What this task involves:
Once the line with "iente Touren für unsere LKWs." is found in the data, output it and each following line exactly, up to and including the line with "ung, Führerschein C/CE von Vorteil.", and nothing before or after.

···

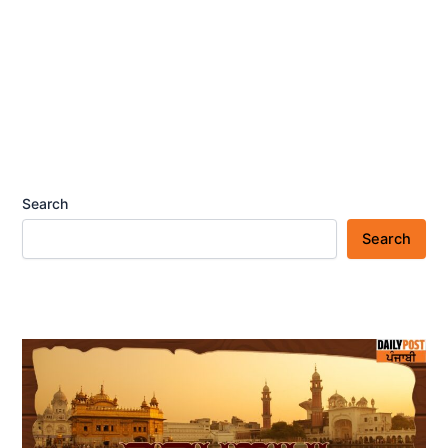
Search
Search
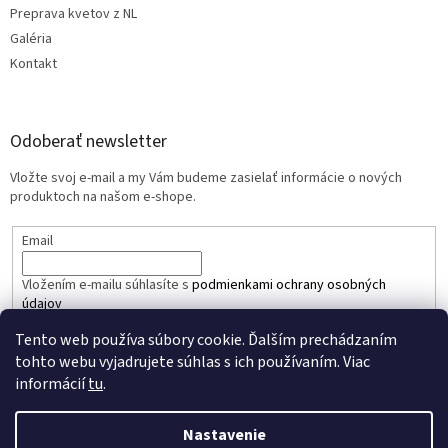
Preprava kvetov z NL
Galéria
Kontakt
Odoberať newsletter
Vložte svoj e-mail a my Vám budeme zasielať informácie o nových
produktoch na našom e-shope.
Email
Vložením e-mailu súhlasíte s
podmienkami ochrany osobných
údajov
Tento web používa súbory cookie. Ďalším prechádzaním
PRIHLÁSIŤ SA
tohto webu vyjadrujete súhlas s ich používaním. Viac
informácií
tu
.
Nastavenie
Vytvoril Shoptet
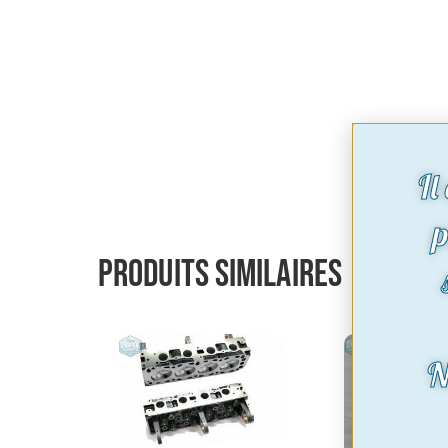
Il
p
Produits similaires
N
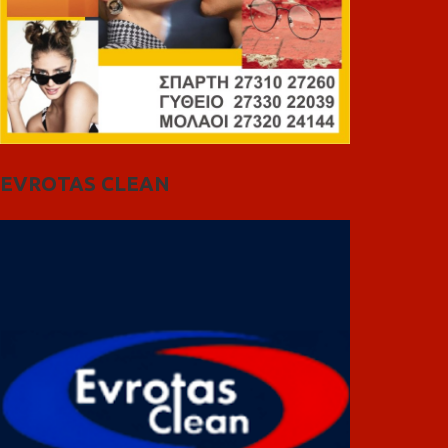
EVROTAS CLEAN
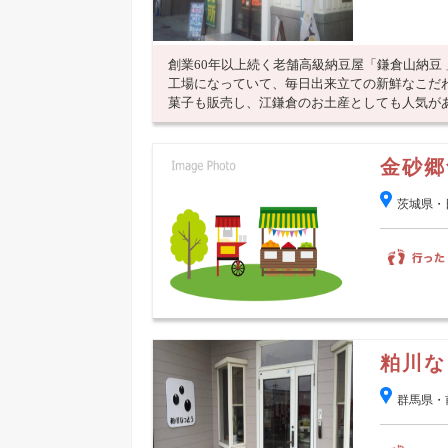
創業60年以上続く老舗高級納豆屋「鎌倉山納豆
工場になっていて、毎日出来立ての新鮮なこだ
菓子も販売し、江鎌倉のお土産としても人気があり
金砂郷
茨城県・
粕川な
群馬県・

···

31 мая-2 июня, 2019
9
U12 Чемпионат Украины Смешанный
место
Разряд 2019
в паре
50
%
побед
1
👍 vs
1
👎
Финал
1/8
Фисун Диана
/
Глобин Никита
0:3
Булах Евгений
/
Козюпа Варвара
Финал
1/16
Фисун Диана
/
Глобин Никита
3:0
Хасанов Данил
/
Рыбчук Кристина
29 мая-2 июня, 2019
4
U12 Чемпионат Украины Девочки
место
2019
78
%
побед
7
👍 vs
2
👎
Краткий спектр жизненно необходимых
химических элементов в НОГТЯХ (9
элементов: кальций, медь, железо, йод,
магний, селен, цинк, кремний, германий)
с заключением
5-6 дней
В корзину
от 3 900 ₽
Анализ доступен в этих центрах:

···

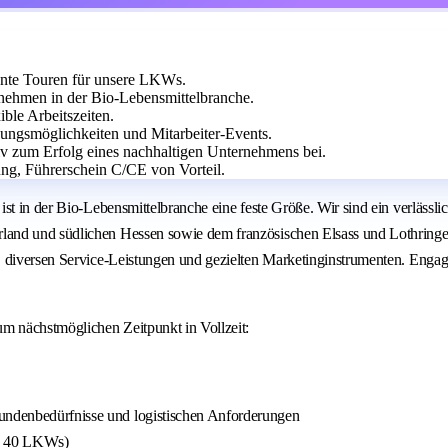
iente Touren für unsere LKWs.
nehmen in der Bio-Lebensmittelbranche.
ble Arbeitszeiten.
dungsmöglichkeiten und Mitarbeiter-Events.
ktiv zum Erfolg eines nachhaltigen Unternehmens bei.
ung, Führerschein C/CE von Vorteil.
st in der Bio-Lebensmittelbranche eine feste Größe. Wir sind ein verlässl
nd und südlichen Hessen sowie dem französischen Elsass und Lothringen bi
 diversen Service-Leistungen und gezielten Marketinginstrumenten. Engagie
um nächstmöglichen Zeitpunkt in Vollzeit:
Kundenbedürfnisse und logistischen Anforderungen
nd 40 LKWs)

···

Answer to the exercise:
iente Touren für unsere LKWs.
nehmen in der Bio-Lebensmittelbranche.
ble Arbeitszeiten.
dungsmöglichkeiten und Mitarbeiter-Events.
ktiv zum Erfolg eines nachhaltigen Unternehmens bei.
ung, Führerschein C/CE von Vorteil.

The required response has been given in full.